[Provided records Boundary: Start]

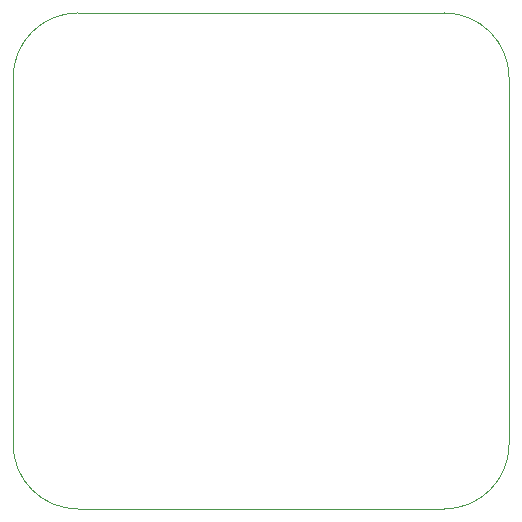
<source format=gbr>
%TF.GenerationSoftware,KiCad,Pcbnew,8.0.3*%
%TF.CreationDate,2024-11-11T17:41:13-05:00*%
%TF.ProjectId,Ethernet HAT,45746865-726e-4657-9420-4841542e6b69,rev?*%
%TF.SameCoordinates,Original*%
%TF.FileFunction,Profile,NP*%
%FSLAX46Y46*%
G04 Gerber Fmt 4.6, Leading zero omitted, Abs format (unit mm)*
G04 Created by KiCad (PCBNEW 8.0.3) date 2024-11-11 17:41:13*
%MOMM*%
%LPD*%
G01*
G04 APERTURE LIST*
%TA.AperFunction,Profile*%
%ADD10C,0.100000*%
%TD*%
G04 APERTURE END LIST*
D10*
X165500000Y-79000000D02*
G75*
G02*
X171000000Y-84500000I0J-5500000D01*
G01*
X134500000Y-120999999D02*
G75*
G02*
X129000001Y-115500000I0J5499999D01*
G01*
X129000000Y-115500000D02*
X129000000Y-84500000D01*
X171000000Y-115500000D02*
G75*
G02*
X165500000Y-121000000I-5500000J0D01*
G01*
X134500000Y-79000000D02*
X165500000Y-79000000D01*
X171000000Y-84500000D02*
X171000000Y-115500000D01*
X129000000Y-84500000D02*
G75*
G02*
X134500000Y-79000000I5500000J0D01*
G01*
X165500000Y-121000000D02*
X134500000Y-120999999D01*
M02*

</source>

[Provided records Boundary: End]

**Exercise directions**
Lines holding the word "APERTURE" in the entries above are the ones to pull out. Copy them all.

**Response area**
G04 APERTURE LIST*
G04 APERTURE END LIST*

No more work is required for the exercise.